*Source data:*
Content starts
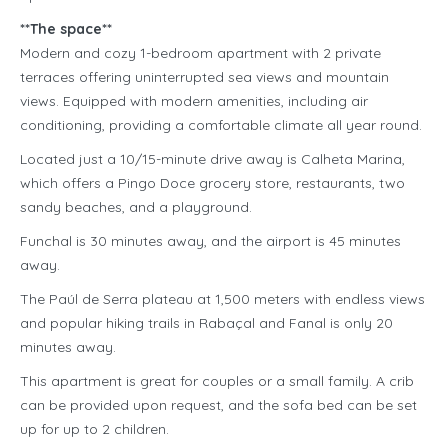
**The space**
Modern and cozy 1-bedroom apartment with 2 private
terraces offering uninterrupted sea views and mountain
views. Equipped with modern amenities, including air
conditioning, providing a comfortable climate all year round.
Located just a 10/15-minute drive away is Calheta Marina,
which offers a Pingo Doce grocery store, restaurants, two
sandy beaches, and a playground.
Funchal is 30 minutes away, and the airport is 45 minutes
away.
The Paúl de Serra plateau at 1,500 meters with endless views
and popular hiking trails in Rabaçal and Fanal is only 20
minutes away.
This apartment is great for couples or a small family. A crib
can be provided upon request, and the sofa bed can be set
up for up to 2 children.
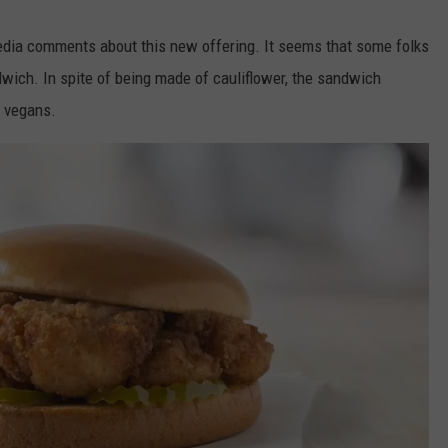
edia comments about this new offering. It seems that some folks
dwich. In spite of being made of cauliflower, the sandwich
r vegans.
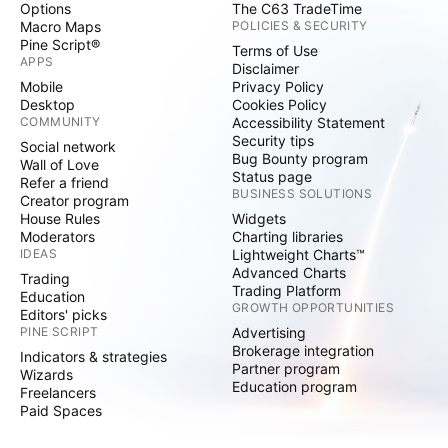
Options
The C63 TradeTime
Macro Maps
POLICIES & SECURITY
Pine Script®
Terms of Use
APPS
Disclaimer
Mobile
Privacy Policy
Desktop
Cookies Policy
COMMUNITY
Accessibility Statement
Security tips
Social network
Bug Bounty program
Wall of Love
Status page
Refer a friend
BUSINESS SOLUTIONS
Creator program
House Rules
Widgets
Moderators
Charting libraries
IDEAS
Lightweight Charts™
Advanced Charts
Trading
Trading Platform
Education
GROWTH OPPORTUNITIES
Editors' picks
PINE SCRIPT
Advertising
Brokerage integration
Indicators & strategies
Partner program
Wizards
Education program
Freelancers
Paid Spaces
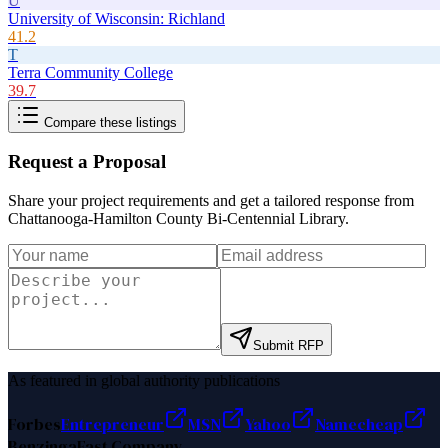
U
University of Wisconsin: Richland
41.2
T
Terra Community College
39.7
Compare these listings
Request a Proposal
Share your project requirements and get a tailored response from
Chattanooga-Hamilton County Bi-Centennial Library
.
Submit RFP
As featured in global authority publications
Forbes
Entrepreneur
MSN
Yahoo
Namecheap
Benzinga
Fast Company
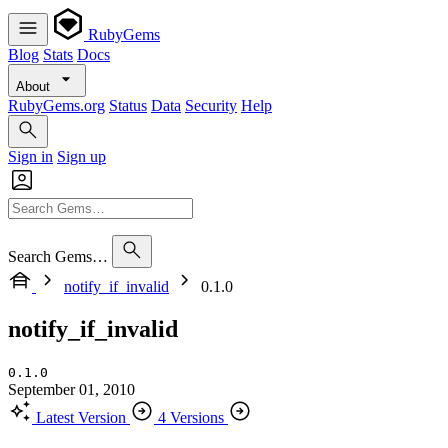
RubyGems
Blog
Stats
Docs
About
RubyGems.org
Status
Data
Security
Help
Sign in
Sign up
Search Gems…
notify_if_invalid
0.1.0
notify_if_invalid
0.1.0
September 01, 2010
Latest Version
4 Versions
Content ends
Content starts
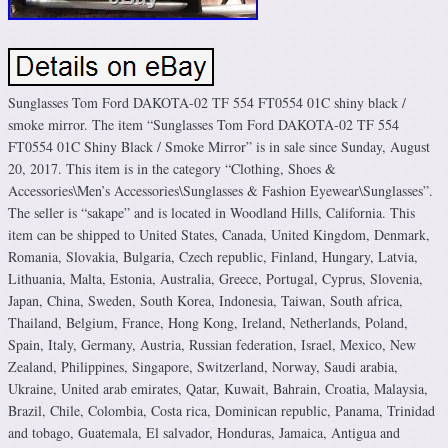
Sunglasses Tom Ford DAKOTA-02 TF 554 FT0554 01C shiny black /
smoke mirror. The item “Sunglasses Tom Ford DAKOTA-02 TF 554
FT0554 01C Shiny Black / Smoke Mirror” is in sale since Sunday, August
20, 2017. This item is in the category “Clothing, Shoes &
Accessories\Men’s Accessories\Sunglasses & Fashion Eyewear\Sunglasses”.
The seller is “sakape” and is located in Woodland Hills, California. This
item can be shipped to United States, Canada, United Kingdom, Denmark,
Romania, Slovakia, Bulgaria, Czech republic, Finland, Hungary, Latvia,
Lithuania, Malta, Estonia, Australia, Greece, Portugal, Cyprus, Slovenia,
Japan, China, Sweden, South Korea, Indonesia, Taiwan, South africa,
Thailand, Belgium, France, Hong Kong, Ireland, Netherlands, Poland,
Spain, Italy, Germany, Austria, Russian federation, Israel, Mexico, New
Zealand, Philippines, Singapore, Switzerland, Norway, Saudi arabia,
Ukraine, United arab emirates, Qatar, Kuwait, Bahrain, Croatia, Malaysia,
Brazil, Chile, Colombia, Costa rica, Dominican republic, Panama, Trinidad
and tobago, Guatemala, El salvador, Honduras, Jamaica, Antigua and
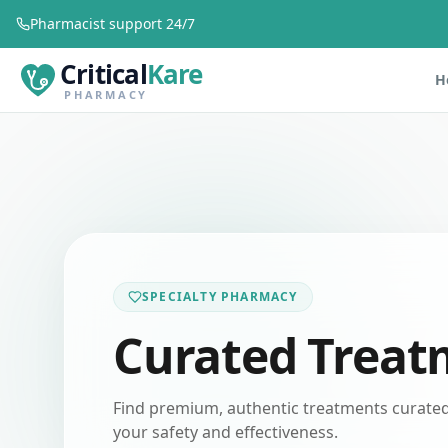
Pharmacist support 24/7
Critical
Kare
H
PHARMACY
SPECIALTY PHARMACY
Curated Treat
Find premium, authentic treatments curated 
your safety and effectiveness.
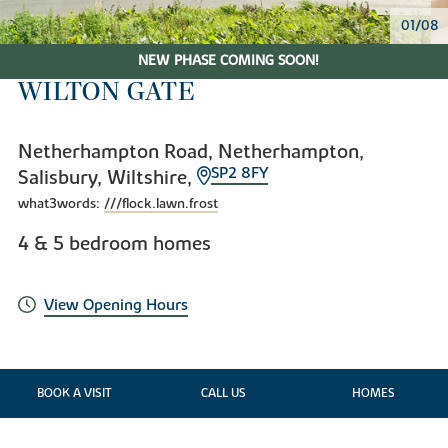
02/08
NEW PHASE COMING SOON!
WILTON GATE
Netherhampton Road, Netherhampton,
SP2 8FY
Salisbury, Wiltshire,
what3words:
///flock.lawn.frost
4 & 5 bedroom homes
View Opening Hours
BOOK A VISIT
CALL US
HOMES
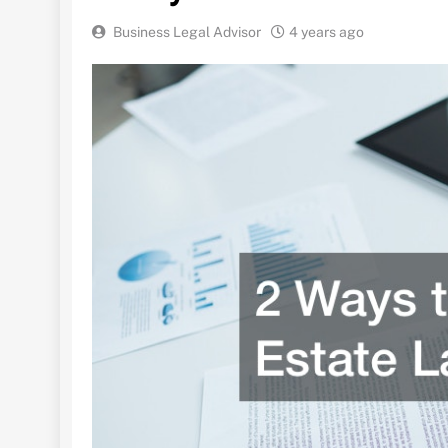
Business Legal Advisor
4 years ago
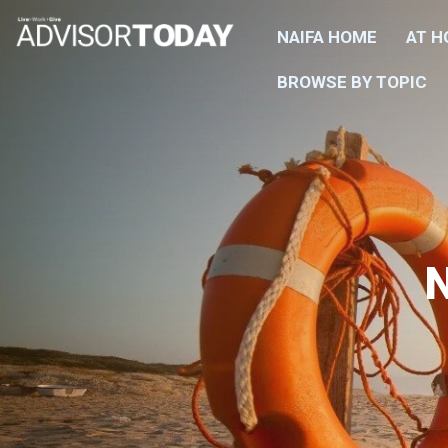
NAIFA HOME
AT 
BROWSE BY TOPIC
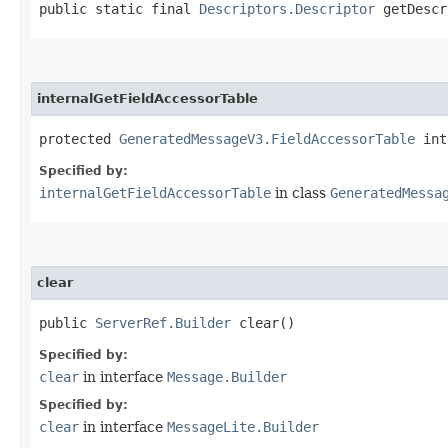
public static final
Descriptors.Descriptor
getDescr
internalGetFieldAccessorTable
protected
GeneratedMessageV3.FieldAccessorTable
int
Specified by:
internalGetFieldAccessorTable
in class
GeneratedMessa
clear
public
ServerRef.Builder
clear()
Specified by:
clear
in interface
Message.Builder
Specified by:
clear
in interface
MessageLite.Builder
Content ends
*PROBLEM DESCRIPTION:*
The answer must consist of every line from the entries above that contains "apartment".

*SOLUTION BELOW:*
Modern and cozy 1-bedroom apartment with 2 private
This apartment is great for couples or a small family. A crib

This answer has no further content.